● Dataset entries
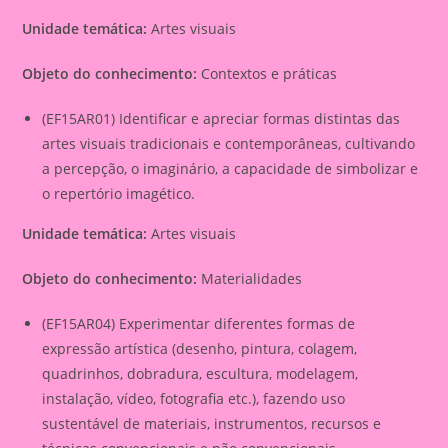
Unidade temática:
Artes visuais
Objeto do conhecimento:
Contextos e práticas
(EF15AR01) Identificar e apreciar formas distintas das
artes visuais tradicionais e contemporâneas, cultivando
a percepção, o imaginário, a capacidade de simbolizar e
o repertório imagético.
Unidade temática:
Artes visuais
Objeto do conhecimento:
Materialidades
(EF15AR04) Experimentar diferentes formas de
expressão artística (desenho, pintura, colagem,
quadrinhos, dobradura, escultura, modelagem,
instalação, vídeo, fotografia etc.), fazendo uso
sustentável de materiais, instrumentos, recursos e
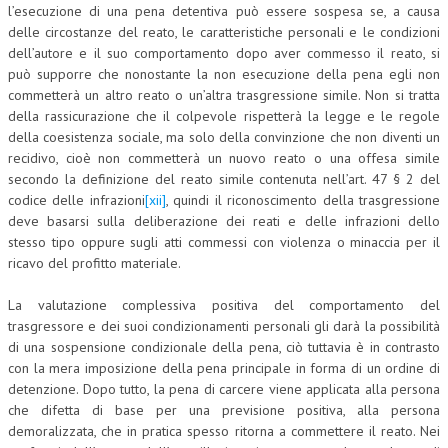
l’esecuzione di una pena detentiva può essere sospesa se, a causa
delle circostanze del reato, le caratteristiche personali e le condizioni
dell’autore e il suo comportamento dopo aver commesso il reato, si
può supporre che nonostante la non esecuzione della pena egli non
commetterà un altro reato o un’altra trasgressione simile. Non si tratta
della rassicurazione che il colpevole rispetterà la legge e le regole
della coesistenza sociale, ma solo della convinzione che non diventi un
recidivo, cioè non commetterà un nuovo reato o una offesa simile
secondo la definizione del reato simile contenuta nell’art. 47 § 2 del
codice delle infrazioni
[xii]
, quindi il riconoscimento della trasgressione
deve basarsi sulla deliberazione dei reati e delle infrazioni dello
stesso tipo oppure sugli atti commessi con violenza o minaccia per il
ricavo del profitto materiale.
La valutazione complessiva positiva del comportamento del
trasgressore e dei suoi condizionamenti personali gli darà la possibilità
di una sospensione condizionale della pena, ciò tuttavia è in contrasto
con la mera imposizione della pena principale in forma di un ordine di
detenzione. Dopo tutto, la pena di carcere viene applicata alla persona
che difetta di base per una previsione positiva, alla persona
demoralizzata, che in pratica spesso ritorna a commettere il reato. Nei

* * *

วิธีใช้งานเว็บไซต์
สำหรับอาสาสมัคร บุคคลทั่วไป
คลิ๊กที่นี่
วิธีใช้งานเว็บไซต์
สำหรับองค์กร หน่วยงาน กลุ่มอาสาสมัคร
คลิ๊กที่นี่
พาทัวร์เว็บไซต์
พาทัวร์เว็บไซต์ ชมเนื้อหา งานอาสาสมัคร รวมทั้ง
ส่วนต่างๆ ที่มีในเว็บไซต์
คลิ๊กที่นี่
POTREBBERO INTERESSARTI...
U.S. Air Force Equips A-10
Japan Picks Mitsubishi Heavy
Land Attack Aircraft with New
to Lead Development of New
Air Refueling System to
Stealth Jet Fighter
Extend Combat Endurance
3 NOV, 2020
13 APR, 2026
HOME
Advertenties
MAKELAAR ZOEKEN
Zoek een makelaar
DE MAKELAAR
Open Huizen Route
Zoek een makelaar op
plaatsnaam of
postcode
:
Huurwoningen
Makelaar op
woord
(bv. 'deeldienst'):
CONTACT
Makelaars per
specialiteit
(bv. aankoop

● EXERCISE PROMPT
Could you copy out the lines in the records above word for word, beginning at the line that has "l’esecuzione di una" and stopping after the line that has "demoralizzata, che in"?

● OUTPUT
l’esecuzione di una pena detentiva può essere sospesa se, a causa
delle circostanze del reato, le caratteristiche personali e le condizioni
dell’autore e il suo comportamento dopo aver commesso il reato, si
può supporre che nonostante la non esecuzione della pena egli non
commetterà un altro reato o un’altra trasgressione simile. Non si tratta
della rassicurazione che il colpevole rispetterà la legge e le regole
della coesistenza sociale, ma solo della convinzione che non diventi un
recidivo, cioè non commetterà un nuovo reato o una offesa simile
secondo la definizione del reato simile contenuta nell’art. 47 § 2 del
codice delle infrazioni
[xii]
, quindi il riconoscimento della trasgressione
deve basarsi sulla deliberazione dei reati e delle infrazioni dello
stesso tipo oppure sugli atti commessi con violenza o minaccia per il
ricavo del profitto materiale.
La valutazione complessiva positiva del comportamento del
trasgressore e dei suoi condizionamenti personali gli darà la possibilità
di una sospensione condizionale della pena, ciò tuttavia è in contrasto
con la mera imposizione della pena principale in forma di un ordine di
detenzione. Dopo tutto, la pena di carcere viene applicata alla persona
che difetta di base per una previsione positiva, alla persona
demoralizzata, che in pratica spesso ritorna a commettere il reato. Nei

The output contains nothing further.